1. Introduction

In this project, possible associated variables with the number of sold houses between the \(1^{st}\) of January 2007 and the \(30^{th}\) of June 2016 on the Stirling Ackroyd real estate company were analysed.

In this report the variable Gold prices Against Sterling will be explored and investigated.

2. Data Manipulation

The data used in this report were taken from Quandl Fincancial and Economic Data. The file has two columns and 116 observations (from August 2006 to August 2016). As described above, the original data were manipulated and reduced to 114 observations (to match the time of interest) and a column containing only the year of the observation was added.

3. Analysis

The dataset were summarized and some results can be seen below:

##    Min. 1st Qu.  Median    Mean 3rd Qu.    Max. 
##   324.5   610.2   769.1   751.7   900.2  1111.0

The present dataset has standard deviation of 219.89 and amplitude of 786.674. It is of interest to analyze how the variable behaves along time, as it can be seen in the plot below.
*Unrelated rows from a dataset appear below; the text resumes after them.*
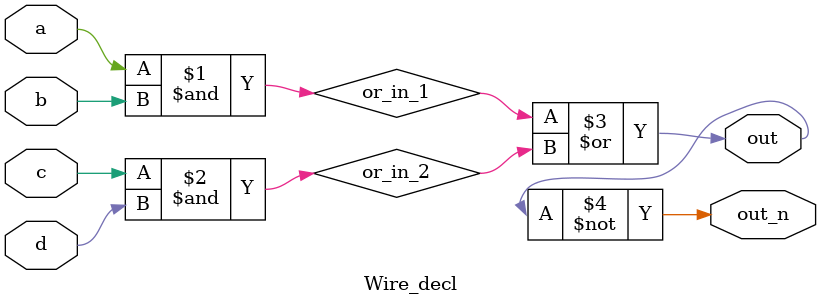
<source format=v>
`timescale 1ns / 1ps
module Wire_decl(
    input a,
    input b,
    input c,
    input d,
    output out,
    output out_n   ); 
	 wire or_in_1, or_in_2;
    
    assign or_in_1 = a & b;
    assign or_in_2 = c & d;
    assign out = or_in_1 | or_in_2;
    assign out_n = ~out;

endmodule

</source>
In the analysis of time series it is comum that the observations are correlated among time,this characteristic is called autocorrelation. The Durbin-Watson test is a popular option to check the hypothesis of autocorrelation. In a confidence level of 95% the output of the test is a value (p-value) between 0 and 1: if (p-value \(>\) 0,05) the null hypothesis of non-autocorrelation is not rejected, otherwise (p-value \(\leq\) 0.05) we assume that the observations of the series are correlated among time. Also, the autocorrelation function (ACF) tests the significance of the coefficient among time (lags). The p-value is smaller than 0,05, so we assume that autocorrelation is significant.

To observe and compare the variation among the years of the Gold prices Against Sterling the plot below shows a BoxPlot for the index in each year separately.

From 2007 to 2011 the Gold prices increased considerably and its variance also gets bigger across time. From 2012 to 2015 the prices declined and 2012 presented the biggest variation among the years.

As explained in section 1, the aim of the report is to verify the relationship between the Gold Price and the Number of Sold Houses on the Stirling Ackroyd real estate company. The first exploratory analysis is to check the Pearson Correlation between the two variables, as shown below.

## 
##  Pearson's product-moment correlation
## 
## data:  gold$Value and house.sold$numSoldHouses
## t = -8.0201, df = 112, p-value = 1.127e-12
## alternative hypothesis: true correlation is not equal to 0
## 95 percent confidence interval:
##  -0.7091294 -0.4725647
## sample estimates:
##        cor 
## -0.6039861

In the output there are two main informations: the correlation coefficient (-0.6039861) and the p-value (1.127e-12). The correlation coefficient (CC) can be interpreted as a measure of the degree of linear relationship between two variables and the p-value is a test to check the CC is significant: if (p-value \(>\) 0,05) the null hypothesis of correlation equals to 0 is not rejected, otherwise (p-valor \(\leq\) 0.05) the correlation is significant. In this case, the linear relationship between the two variables is negative and moderated. As a complementary analysis, the plot shown above is a scatter plot between the variables and a regression line. It is clearly seen that an linear model is not well fitted to this dataset.

A point that has to be considered is that the data from the two variables are from quite a long time (9 years) and economic changes can be notice in short periods of time. Taking this into account the correlation coefficient will be analized considering different periods of time: i) the last 5 years and ii) the last 3 years. The output from the correlation test and coefficient can be seen below and right beneath that a scatter plot is displayed, aiming to observe the existence of linear relationship.

i) Last 5 years

## 
##  Pearson's product-moment correlation
## 
## data:  gold.5$Value and house.sold.5$numSoldHouses
## t = -1.1571, df = 58, p-value = 0.252
## alternative hypothesis: true correlation is not equal to 0
## 95 percent confidence interval:
##  -0.3892925  0.1078205
## sample estimates:
##        cor 
## -0.1502169

Not as expected, the correlation coefficient is insignificant (p-value > 0.05) when only the data from the last 5 years is used.

ii) Last 3 years

## 
##  Pearson's product-moment correlation
## 
## data:  gold.3$Value and house.sold.3$numSoldHouses
## t = 0.35237, df = 34, p-value = 0.7267
## alternative hypothesis: true correlation is not equal to 0
## 95 percent confidence interval:
##  -0.2736369  0.3813009
## sample estimates:
##       cor 
## 0.0603217

Once again, the correlation coefficient is not significant. This indicates that the Gold prices Against Sterling is not a good explanatory variable to the Number os Sold Houses.